** TEXTE DE LA PAGE **
========================

Que nous dit la conscience au sujet du libre arbitre ? quelle est son autorité ? quelle est son assurance positive ? Telles sont les questions posées dans les trois chapitres suivants, où nous ne pouvons signaler que les points importants.

D’abord le verdict de la conscience n’est qu’une inférence médiate, sujette aux mêmes causes d’erreur que toute autre observation ou inférence. D’ailleurs, la conscience ne nous dit rien d’une volonté en général, d’une volonté-entité abstraite ; tout ce qu’elle peut nous faire connaître, c’est une volition particulière pendant que nous l’avons. Si l’on objecte que entre les volitions et entre les états de conscience en général, il faut qu’il y ait quelque base de continuité, quelque lien d’unité, on doit l’admettre, mais ce lien ne peut être cherché que dans l’organisme. C’est là un point sur lequel nous verrons auteur revenir à plusieurs reprises. Il s’insurge entre la conception commune qui fait de la matière quelque chose de grossier, de tangible, d’inerte et ne voit rien au delà. L’organisme physiologique à son unité et sa continuité individuelle, « et la conscience que nous avons de cette unité et de cette continuité n’est après tout qu’une condition ou une forme de la pensée, une catégorie sous laquelle nous sommes astreints à penser, grâce à notre faiblesse et à nos limites, tout comme nous sommes astreints à penser sous les formes de l’espace du temps » (p. 22). La continuité n’est pas celle de la conscience, mais de la mémoire, qui elle-même a pour base un enregistrement organique. C’est se faire une bien pauvre idée du moi, comme on le fait souvent, que de le réduire à une somme de sensations agréables ou désagréables, actuelles ou idéales, qui déterminent la conduite, et de ne pas voir combien la formation d’un caractère implique d’énergies, cachées, actives et inhibitoires, que l’observation intérieure la plus subtile ne pourra jamais saisir. « Disséquer un acte de volonté complètement et le recomposer ensuite, ce serait disséquer et recomposer l’humanité. »

========================

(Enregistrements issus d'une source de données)

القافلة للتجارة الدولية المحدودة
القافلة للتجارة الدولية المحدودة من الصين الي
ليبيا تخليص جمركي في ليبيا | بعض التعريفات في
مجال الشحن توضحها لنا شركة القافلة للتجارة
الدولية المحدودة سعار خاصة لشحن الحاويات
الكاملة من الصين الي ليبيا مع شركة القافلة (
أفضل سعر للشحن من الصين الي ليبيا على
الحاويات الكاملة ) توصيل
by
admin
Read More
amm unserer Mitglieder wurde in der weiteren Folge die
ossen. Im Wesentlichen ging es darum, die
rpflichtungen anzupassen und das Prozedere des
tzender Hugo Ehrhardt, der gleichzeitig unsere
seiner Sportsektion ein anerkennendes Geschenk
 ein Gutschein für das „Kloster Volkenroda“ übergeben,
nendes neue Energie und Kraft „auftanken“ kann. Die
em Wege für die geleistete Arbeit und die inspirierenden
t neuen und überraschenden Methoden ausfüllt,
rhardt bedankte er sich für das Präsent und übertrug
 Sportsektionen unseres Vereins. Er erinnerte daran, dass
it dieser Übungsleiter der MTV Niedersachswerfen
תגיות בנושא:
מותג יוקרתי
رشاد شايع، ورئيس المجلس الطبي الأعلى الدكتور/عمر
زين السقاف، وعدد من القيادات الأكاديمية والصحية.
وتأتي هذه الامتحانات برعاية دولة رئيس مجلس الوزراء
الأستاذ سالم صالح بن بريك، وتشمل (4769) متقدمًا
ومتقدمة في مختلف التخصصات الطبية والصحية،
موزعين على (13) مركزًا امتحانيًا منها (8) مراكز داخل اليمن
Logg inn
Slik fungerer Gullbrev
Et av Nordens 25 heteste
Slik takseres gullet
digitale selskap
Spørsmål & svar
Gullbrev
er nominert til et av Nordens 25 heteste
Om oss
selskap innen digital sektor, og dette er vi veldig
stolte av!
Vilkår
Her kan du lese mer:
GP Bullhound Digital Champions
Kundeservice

========================

** TRAVAIL DEMANDÉ **
**A.** Selon le texte sur la conscience, sur quoi repose la mémoire ?
**B.** Modifiez le passage du texte sur la conscience qui va de « Que nous dit » jusqu'à « les points importants. » en remplaçant « libre arbitre » par « déterminisme ».

** RÉPONSES PAR TÂCHE **
**A.** Sur un enregistrement organique.

**B.**
Que nous dit la conscience au sujet du déterminisme ? quelle est son autorité ? quelle est son assurance positive ? Telles sont les questions posées dans les trois chapitres suivants, où nous ne pouvons signaler que les points importants.